目貫
昭和時代
そうかくず(わりたんざくめい)みつゆきさくほうちょうこれをしるす のぶあきさく めぬき 双鶴図(割短冊銘)光行作倣彫誌之 信明作 目貫/ホームメイト

本目貫は、仲睦まじい2羽の鶴が、たいへん美しい目貫。鶴の姿は精工で、毛彫を配し、量感豊かに作り込まれています。
首、足、くちばしが長く、端正で高貴な印象がある「鶴」は、仙禽(せんきん:仙界にいる霊鳥)と崇められてきました。

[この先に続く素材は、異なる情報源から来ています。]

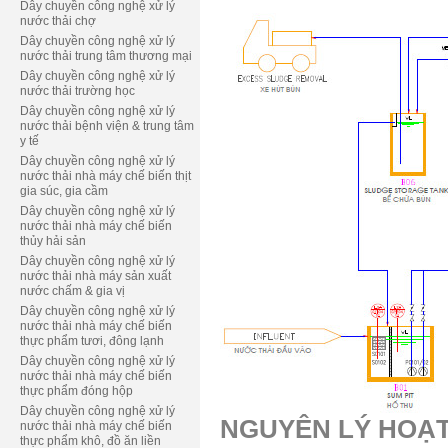
Dây chuyền công nghệ xử lý
nước thải chợ
Dây chuyền công nghệ xử lý
nước thải trung tâm thương mại
Dây chuyền công nghệ xử lý
nước thải trường học
Dây chuyền công nghệ xử lý
nước thải bệnh viện & trung tâm
y tế
Dây chuyền công nghệ xử lý
nước thải nhà máy chế biến thịt
gia súc, gia cầm
Dây chuyền công nghệ xử lý
nước thải nhà máy chế biến
thủy hải sản
Dây chuyền công nghệ xử lý
nước thải nhà máy sản xuất
nước chấm & gia vị
Dây chuyền công nghệ xử lý
nước thải nhà máy chế biến
thực phẩm tươi, đông lạnh
Dây chuyền công nghệ xử lý
nước thải nhà máy chế biến
thực phẩm đóng hộp
Dây chuyền công nghệ xử lý
NGUYÊN LÝ HOẠ
nước thải nhà máy chế biến
thực phẩm khô, đồ ăn liền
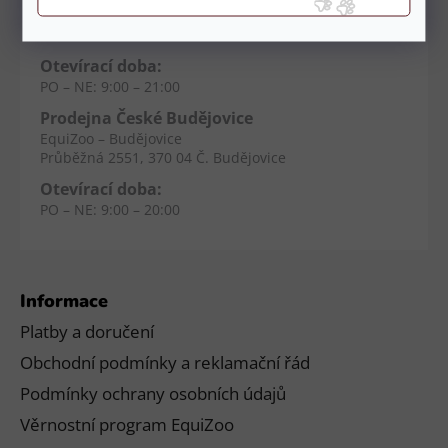
EquiZoo – OC Spektrum
Obchodní 329, 251 01 Čestlice
Otevírací doba:
PO – NE: 9:00 – 21:00
Prodejna České Budějovice
EquiZoo – Budějovice
Průběžná 2551, 370 04 Č. Budějovice
Otevírací doba:
PO – NE: 9:00 – 20:00
Informace
Platby a doručení
Obchodní podmínky a reklamační řád
Podmínky ochrany osobních údajů
Věrnostní program EquiZoo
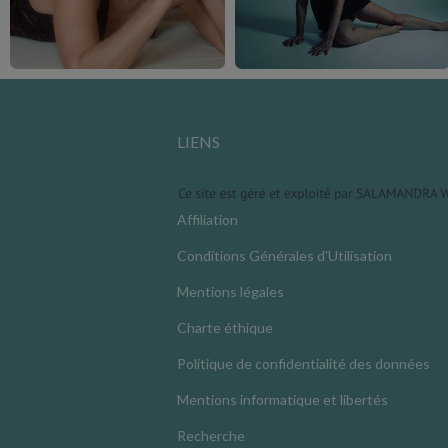
LIENS
Affiliation
Conditions Générales d'Utilisation
Mentions légales
Charte éthique
Politique de confidentialité des données
Mentions informatique et libertés
Recherche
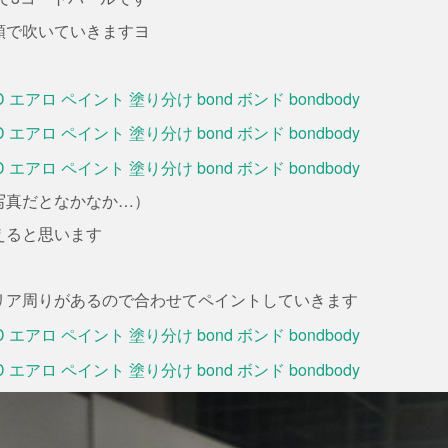
順で吹いていきますヨ
写真だとなかなか…）
えると思います
リア周りがあるので合わせてペイントしていきます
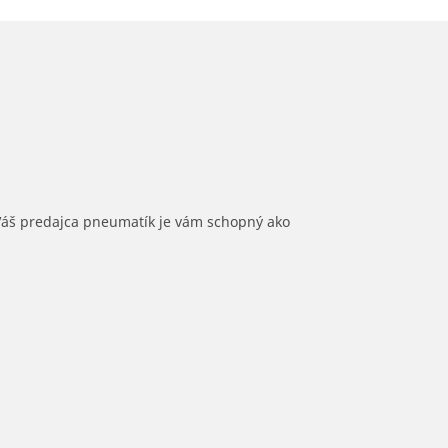
 Váš predajca pneumatík je vám schopný ako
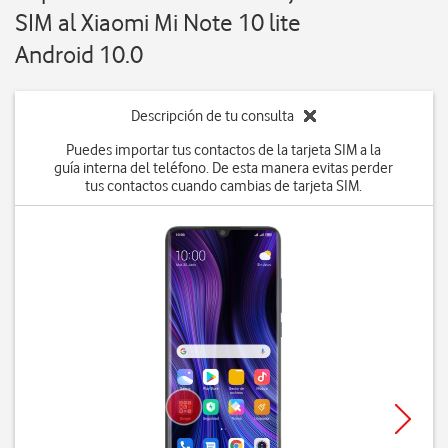
SIM al Xiaomi Mi Note 10 lite
Android 10.0
Descripción de tu consulta
Puedes importar tus contactos de la tarjeta SIM a la
guía interna del teléfono. De esta manera evitas perder
tus contactos cuando cambias de tarjeta SIM.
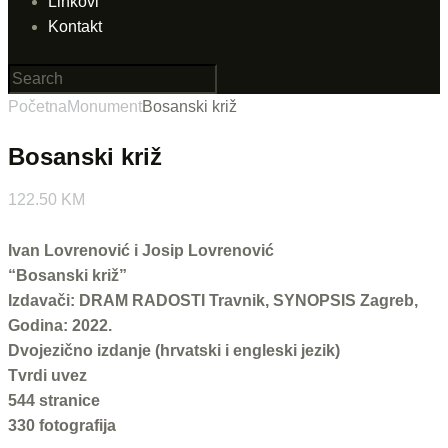
Linkovi
Kontakt
Početna
Monument
Bosanski križ
Bosanski križ
122.50
KM
Ivan Lovrenović i Josip Lovrenović
“Bosanski križ”
Izdavači: DRAM RADOSTI Travnik, SYNOPSIS Zagreb,
Godina: 2022.
Dvojezično izdanje (hrvatski i engleski jezik)
Tvrdi uvez
544 stranice
330 fotografija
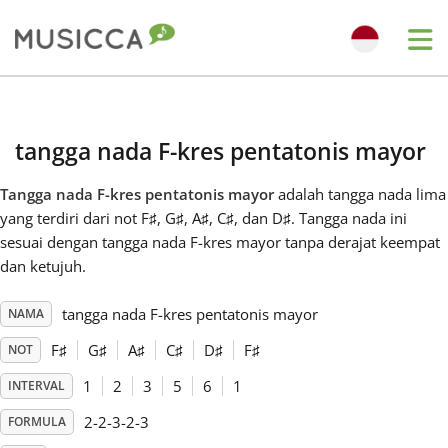
Me
Bahasa Indonesia
tangga nada F-kres pentatonis mayor
Български
Tangga nada F-kres pentatonis mayor
adalah tangga nada lima
yang terdiri dari not F
♯
, G
♯
, A
♯
, C
♯
, dan D
♯
. Tangga nada ini
Dansk
sesuai dengan tangga nada F-kres mayor tanpa derajat keempat
dan ketujuh.
Deutsch
tangga nada F-kres pentatonis mayor
NAMA
F
♯
G
♯
A
♯
C
♯
D
♯
F
♯
NOT
English
1
2
3
5
6
1
INTERVAL
2-2-3-2-3
FORMULA
Español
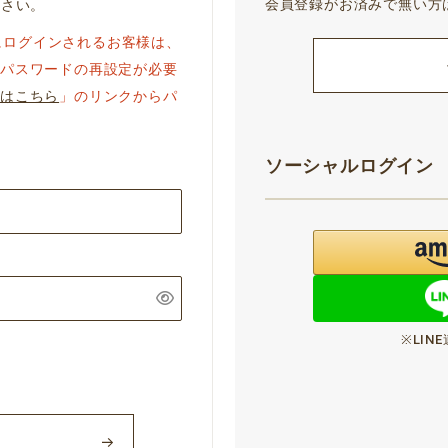
会員登録がお済みで無い方
下さい。
ジにログインされるお客様は、
パスワードの再設定が必要
はこちら
」のリンクからパ
ソーシャルログイン
※LI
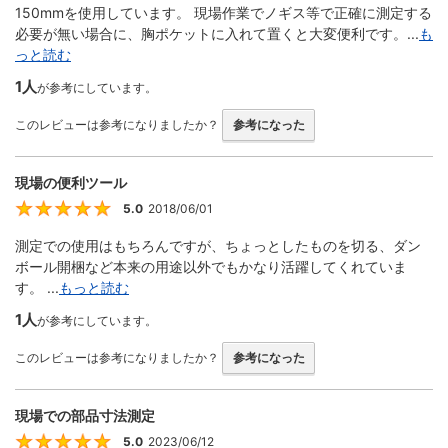
150mmを使用しています。 現場作業でノギス等で正確に測定する
必要が無い場合に、胸ポケットに入れて置くと大変便利です。...
も
っと読む
1人
が参考にしています。
このレビューは参考になりましたか？
参考になった
現場の便利ツール
5.0
2018/06/01
5
測定での使用はもちろんですが、ちょっとしたものを切る、ダン
ボール開梱など本来の用途以外でもかなり活躍してくれていま
す。 ...
もっと読む
1人
が参考にしています。
このレビューは参考になりましたか？
参考になった
現場での部品寸法測定
5.0
2023/06/12
5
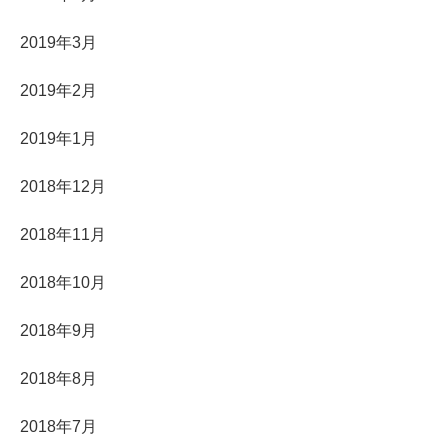
2019年3月
2019年2月
2019年1月
2018年12月
2018年11月
2018年10月
2018年9月
2018年8月
2018年7月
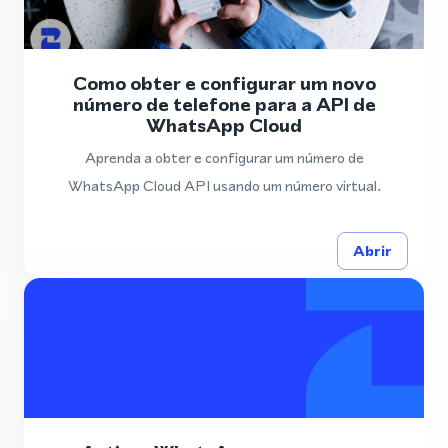
Como obter e configurar um novo
número de telefone para a API de
WhatsApp Cloud
Aprenda a obter e configurar um número de
WhatsApp Cloud API usando um número virtual.
Abrir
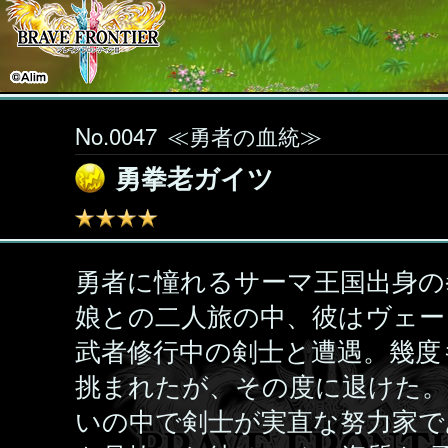
No.0047
≪勇者の血統≫
勇拳老ガイツ
勇者に憧れるサーマ王国出身の
娘との二人旅の中、彼はヴェー
武者修行中の剣士と遭遇。幾度
挑まれたが、その度に退けた。
いの中で剣士が実直な努力家で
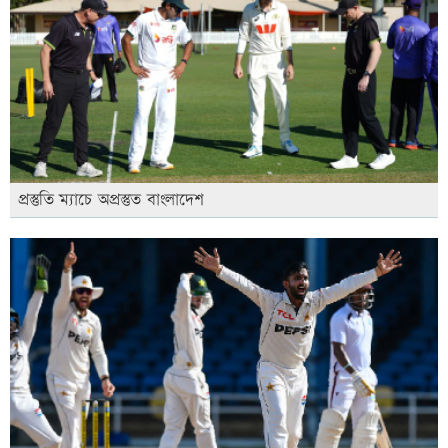
প্রস্তুতি ম্যাচে অপ্রস্তুত বাংলাদেশ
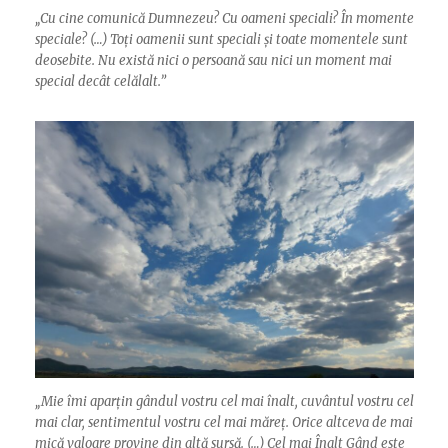
„
Cu cine comunică Dumnezeu? Cu oameni speciali? În momente
speciale? (…) Toți oamenii sunt speciali și toate momentele sunt
deosebite. Nu există nici o persoană sau nici un moment mai
special decât celălalt.”
„
Mie îmi aparțin gândul vostru cel mai înalt, cuvântul vostru cel
mai clar, sentimentul vostru cel mai măreț. Orice altceva de mai
mică valoare provine din altă sursă. (…) Cel mai Înalt Gând este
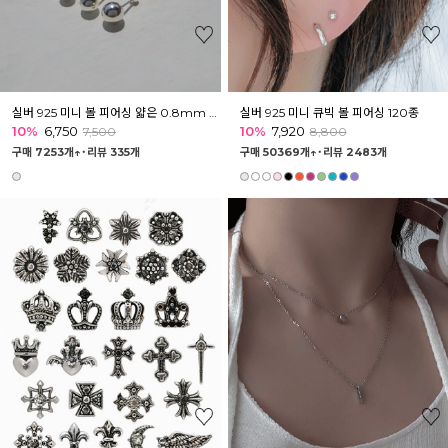
실버 925 미니 볼 피어싱 얇은 0.8mm 42종
실버 925 미니 큐빅 볼 피어싱 120종
10%
6,750
10%
7,920
7,500
8,800
구매 7253개↑˙
리뷰 335개
구매 50369개↑˙
리뷰 2483개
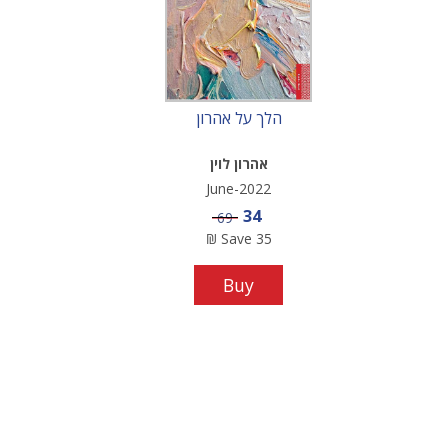
הלך על אהרון
אהרון לוין
June-2022
Sale price
34
Price
69
₪
Save
35
Buy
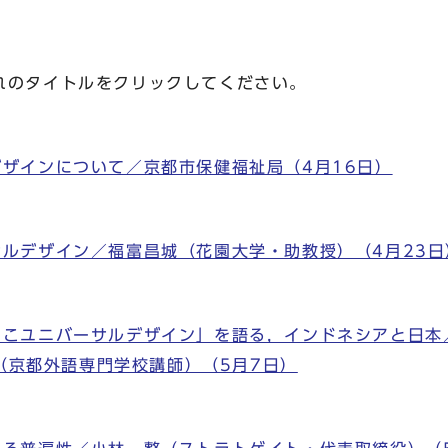
のタイトルをクリックしてください。
デザインについて／京都市保健福祉局（4月16日）
サルデザイン／福富昌城（花園大学・助教授）（4月23日
やこユニバーサルデザイン」を語る，インドネシアと日本
TARI（京都外語専門学校講師）（5月7日）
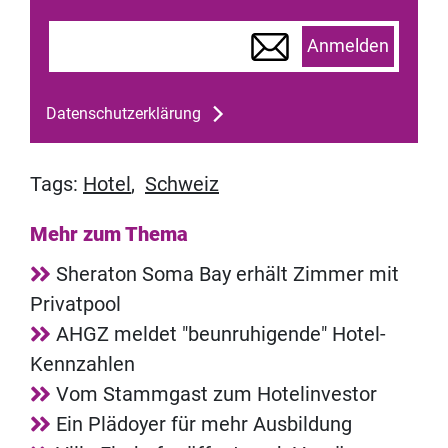
Anmelden
Datenschutzerklärung
Tags:
Hotel
,
Schweiz
Mehr zum Thema
Sheraton Soma Bay erhält Zimmer mit
Privatpool
AHGZ meldet "beunruhigende" Hotel-
Kennzahlen
Vom Stammgast zum Hotelinvestor
Ein Plädoyer für mehr Ausbildung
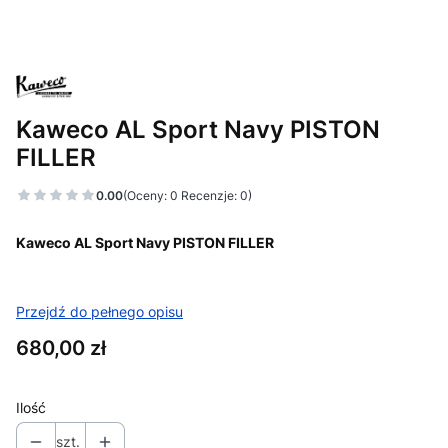
Kaweco AL Sport Navy PISTON
FILLER
0.00
(Oceny: 0 Recenzje: 0)
Kaweco AL Sport Navy PISTON FILLER
Przejdź do pełnego opisu
Cena
680,00 zł
Ilość
szt.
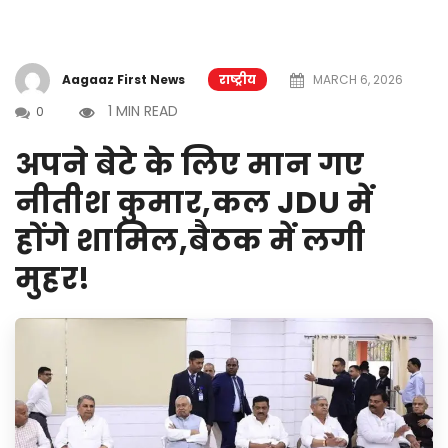
Aagaaz First News
राष्ट्रीय
MARCH 6, 2026
1 MIN READ
0
अपने बेटे के लिए मान गए
नीतीश कुमार,कल JDU में
होंगे शामिल,बैठक में लगी
मुहर!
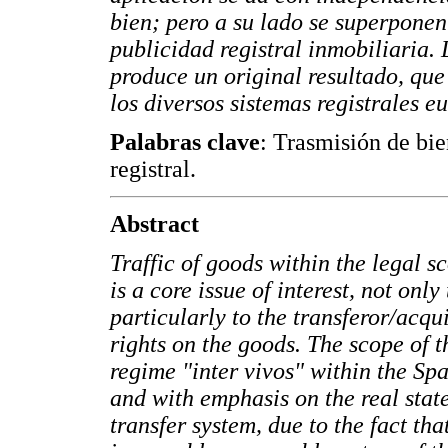
bien; pero a su lado se superponen 
publicidad registral inmobiliaria.
produce un original resultado, que
los diversos sistemas registrales e
Palabras clave
: Trasmisión de bie
registral.
Abstract
Traffic of goods within the legal s
is a core issue of interest, not only
particularly to the transferor/acqu
rights on the goods. The scope of t
regime "inter vivos" within the Sp
and with emphasis on the real stat
transfer system, due to the fact th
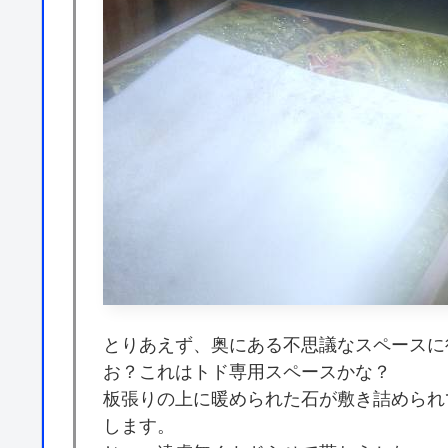
とりあえず、奥にある不思議なスペースに
お？これはトド専用スペースかな？
板張りの上に暖められた石が敷き詰められ
します。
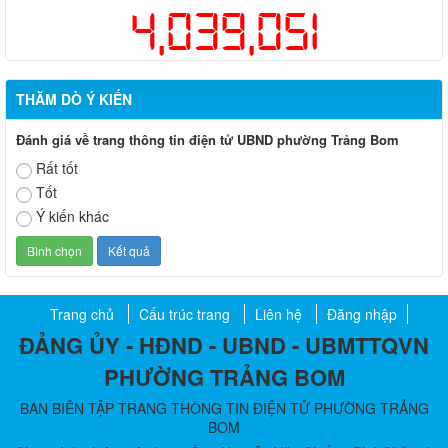
4,039,051
THĂM DÒ Ý KIẾN
Đánh giá về trang thông tin điện tử UBND phường Trảng Bom
Rất tốt
Tốt
Ý kiến khác
Trang chủ
Cấu trúc trang
Liên hệ
Đăng nhập
ĐẢNG ỦY - HĐND - UBND - UBMTTQVN
PHƯỜNG TRẢNG BOM
BAN BIÊN TẬP TRANG THÔNG TIN ĐIỆN TỬ PHƯỜNG TRẢNG
BOM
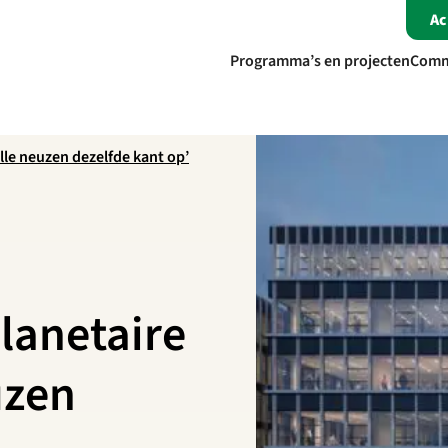
A
Programma’s en projecten
Comm
lle neuzen dezelfde kant op’
lanetaire
uzen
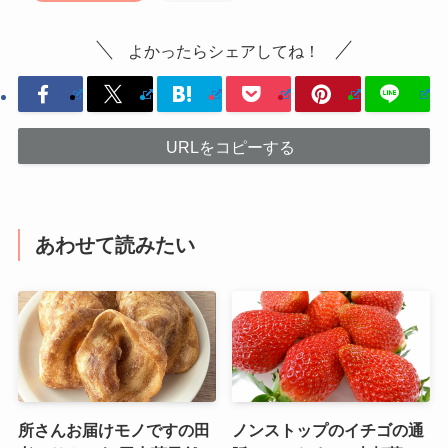
よかったらシェアしてね！
URLをコピーする
あわせて読みたい
所さんお届けモノですの田
ノンストップのイチゴの通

昔から、鶴が舞い降りると良いことが起き、鶴の夢を見ると長生きできると言われますが、特に双鶴図は、鶴が生涯1羽としかつがいにならないという特性から、幸せな結婚を願う縁起が良い図柄として好まれています。
本目貫は、江戸時代中期に活躍した装剣金工「菊岡光行」(きくおかみつゆき)の目貫を、「宮田信明」(みやたのぶあき)が模した1具。
菊岡光行は、装剣金工・菊岡派を創始し、力強く精美な作風が特徴でした。
宮田信明は、1888年(明治21年)生まれの昭和時代に活躍した金工で、古作の名品の補修や模倣を数多く手掛けた人物。特に「腰元彫り」という、腰まわりに使う目貫・小柄(こづか)といった刀装具(とうそうぐ)や、煙草入などの金工が得意で、昭和時代最後の良工と呼ばれました。